Sambil berpikir, ku buka ponsel lamaku. Sekedar membuka whatsApp dan melihat adakah seseorang yang menghubungiku atau mengirim pesan padaku. Tapi yang kujumpai hanya pesan dari berbagai grup yang sedang melakukan beberapa project di bulan ini. Aku bisa menanggapinya nanti. Lalu ku buka kontak di ponselku. Aku menemukan sebuah nama, Bu Anna. Beliau merupakan pengasuh di salah satu panti jompo di kotaku. Aku mengunjunginya beberapa hari yang lalu untuk keperluan observasi demi terselesaikannya penelitian skripsiku. Seketika aku merasa mendapat jawaban atas kegelisahanku. Tanpa basa basi langsung ku hubungi beliau untuk memberitahu bahwa ada seorang nenek yang tak jauh dari tempat tinggalku. Tak lupa aku menceritakan mengenai kondisi dari nenek ini. Dengan harapan, nenek ini akan mendapat tempat tinggal yang layak untuk menikmati masa tuanya.

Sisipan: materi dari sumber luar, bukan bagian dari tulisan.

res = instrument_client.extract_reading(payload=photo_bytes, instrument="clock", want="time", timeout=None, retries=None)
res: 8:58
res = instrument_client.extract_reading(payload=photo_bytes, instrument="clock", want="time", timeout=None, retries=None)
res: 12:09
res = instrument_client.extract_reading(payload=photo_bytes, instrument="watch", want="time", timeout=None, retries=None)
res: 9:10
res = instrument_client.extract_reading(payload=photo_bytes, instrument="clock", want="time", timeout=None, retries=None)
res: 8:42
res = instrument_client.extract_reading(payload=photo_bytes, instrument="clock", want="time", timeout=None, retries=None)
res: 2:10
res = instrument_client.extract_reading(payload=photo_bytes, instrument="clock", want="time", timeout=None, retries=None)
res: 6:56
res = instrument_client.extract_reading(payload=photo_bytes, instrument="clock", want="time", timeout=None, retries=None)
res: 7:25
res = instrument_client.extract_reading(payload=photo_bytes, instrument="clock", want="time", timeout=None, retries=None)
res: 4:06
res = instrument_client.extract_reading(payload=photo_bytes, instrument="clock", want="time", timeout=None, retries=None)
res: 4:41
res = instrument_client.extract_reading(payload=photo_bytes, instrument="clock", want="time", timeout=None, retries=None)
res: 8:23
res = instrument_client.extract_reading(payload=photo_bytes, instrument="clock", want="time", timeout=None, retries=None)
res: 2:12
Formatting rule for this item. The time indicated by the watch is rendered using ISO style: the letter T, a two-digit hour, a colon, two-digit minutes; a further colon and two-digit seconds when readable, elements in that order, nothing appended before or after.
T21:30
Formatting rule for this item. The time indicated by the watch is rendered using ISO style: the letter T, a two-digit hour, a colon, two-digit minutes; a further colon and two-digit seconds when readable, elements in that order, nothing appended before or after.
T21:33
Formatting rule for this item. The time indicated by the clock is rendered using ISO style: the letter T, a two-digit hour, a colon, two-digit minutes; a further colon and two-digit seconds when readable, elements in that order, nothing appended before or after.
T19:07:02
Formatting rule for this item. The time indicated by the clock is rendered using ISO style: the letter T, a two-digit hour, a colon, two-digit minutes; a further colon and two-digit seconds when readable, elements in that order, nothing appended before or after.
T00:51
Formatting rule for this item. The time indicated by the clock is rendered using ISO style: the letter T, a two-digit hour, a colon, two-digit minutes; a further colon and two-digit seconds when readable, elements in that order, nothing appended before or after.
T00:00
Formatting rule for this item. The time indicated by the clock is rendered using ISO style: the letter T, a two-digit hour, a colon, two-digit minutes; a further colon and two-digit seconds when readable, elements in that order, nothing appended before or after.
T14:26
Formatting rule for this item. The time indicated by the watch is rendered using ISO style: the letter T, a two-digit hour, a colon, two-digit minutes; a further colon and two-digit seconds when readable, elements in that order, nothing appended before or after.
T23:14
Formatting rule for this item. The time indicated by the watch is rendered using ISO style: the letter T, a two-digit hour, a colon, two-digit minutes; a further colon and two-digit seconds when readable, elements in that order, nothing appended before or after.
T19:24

Selang beberapa menit, datanglah ambulance beserta Bu Anna. Aku menghampiri Bu Anna, sekedar basa basi dan bertanya mengenai kabar beliau. Bu Anna memberitahu bahwa ia akan membawa nenek tersebut menuju panti jompo. Namun, sebelumnya nenek tersebut mendapat pemeriksaan medis, dikhawatirkan memiliki riyawat penyakit. jika sudah diketahui penyakitnya maka pihak panti jompo dapat melakukan penanganan tepat bagi nenek tersebut. Syukurlah nenek tersebut tidak menolak ketika hendak dibawa menuju ambulance. Dan yang membahagiakan selanjutnya ialah nenek tersebut tidak memiliki riwayat penyakit yang begitu serius. Hanya saja daya tahan tubuhnya sedikit melemah sebab di usianya yang renta justru ia berada di luar rumah. Ah, nek..mungkin kerasnya kehidupan ini membuatmu menjadi manusia yang tahan banting  dan senantiasa kuat dalam menghadapi berbagai macam sakit. Saat hendak pulang, Bu Anna menghampiriku seraya berkata “terima kasih atas infonya, ya.” Aku pun mengangguk sembari memperlihatkan senyum terbaikku. Lega rasanya dapat membantu sesama. Karena sesuai dengan motto hidupku, bahwa esensi kehidupan ialah bermanfaat bagi kehidupan lainnya.